Categories of Digestive Enzymes
Hydrolysis of food nutrients in aqueous medium can occur on its own at a slow rate, but its rate is increased by organic catalysts in the alimentary canal. These catalysts are called digestive enzymes. These are present in the digestive juices secreted by the pancreas and by the digestive glands present in the wall of the alimentary canal.
Classification of Digestive Enzymes
Because digestive enzymes catalyze hydrolysis, they are all called hydrolases. According to the nutrients for which they catalyze water decomposition, they are further divided into four major categories-
1. Carbohydrate-Digestive Enzymes (Carbohydrases): They have two major subcategories -
- Amylases: Which degrade polysaccharide carbohydrates into disaccharides.
- Disaccharide-digesting enzymes: which break down disaccharides into monosaccharides. These are maltase, sucrase and lactase.
2. Proteinases or Proteolytic Enzymes: They have two major subcategories -
- Endopeptidases : They cleave large complex protein molecules into smaller fragments—proteoses → peptones → polypeptides by breaking them at the interstitial bonds. Among these, pepsin, erepsin, trypsin and chymotrypsin are prominent.

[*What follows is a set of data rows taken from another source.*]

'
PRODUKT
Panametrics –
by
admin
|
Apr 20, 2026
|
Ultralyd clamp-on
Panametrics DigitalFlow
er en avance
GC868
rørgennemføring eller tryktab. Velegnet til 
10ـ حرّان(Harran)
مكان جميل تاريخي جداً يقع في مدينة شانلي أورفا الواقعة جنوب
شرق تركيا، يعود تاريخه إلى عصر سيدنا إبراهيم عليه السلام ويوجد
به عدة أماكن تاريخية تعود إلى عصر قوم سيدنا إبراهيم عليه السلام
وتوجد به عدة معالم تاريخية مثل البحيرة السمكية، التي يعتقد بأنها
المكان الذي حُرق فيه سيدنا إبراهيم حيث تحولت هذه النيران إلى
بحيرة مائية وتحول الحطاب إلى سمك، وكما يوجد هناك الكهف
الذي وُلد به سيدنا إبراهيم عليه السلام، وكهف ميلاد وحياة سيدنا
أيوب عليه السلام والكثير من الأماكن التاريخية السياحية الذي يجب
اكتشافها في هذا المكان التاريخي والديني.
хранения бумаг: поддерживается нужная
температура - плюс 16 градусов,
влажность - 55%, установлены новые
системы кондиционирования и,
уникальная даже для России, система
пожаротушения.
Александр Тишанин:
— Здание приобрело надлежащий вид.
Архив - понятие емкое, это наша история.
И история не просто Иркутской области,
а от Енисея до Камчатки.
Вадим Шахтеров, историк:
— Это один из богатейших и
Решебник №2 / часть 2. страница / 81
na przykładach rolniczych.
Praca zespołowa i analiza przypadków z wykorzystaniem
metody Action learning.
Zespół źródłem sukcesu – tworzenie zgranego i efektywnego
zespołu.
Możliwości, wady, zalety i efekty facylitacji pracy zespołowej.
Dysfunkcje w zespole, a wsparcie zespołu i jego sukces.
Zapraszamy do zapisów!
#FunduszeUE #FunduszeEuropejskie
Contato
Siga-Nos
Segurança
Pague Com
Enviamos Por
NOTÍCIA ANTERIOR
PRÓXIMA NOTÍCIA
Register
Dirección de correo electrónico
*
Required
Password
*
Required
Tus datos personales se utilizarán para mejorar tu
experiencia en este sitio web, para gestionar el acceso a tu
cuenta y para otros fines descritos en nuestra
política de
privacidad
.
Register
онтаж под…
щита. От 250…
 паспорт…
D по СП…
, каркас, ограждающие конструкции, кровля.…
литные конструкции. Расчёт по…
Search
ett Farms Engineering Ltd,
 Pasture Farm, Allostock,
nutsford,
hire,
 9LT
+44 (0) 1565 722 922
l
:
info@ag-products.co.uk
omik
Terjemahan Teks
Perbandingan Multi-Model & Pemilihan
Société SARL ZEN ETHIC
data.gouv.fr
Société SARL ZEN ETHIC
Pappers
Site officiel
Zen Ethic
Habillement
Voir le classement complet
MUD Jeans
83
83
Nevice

- Exopeptidases: They cleave the amino acid molecules located at their ends one by one by breaking the terminal bonds of the polypeptide chains and thus, gradually complete hydrolysis of these polypeptide chains. In these, carboxypeptidases react with the carboxyl group (—COOH) of the terminal bonds and aminopeptidases with the amino group (—NH2). Dipeptidases only break down dipeptides into their amino acid units.
3. Lipid-digesting enzymes (Lipases): They break down the ester bonds of fats and break them down.
4. Nucleases: They cleave nucleic acids into nucleotide monomers. These are of two types—RNA digesting ribonuclease and DNA digesting deoxyribonuclease.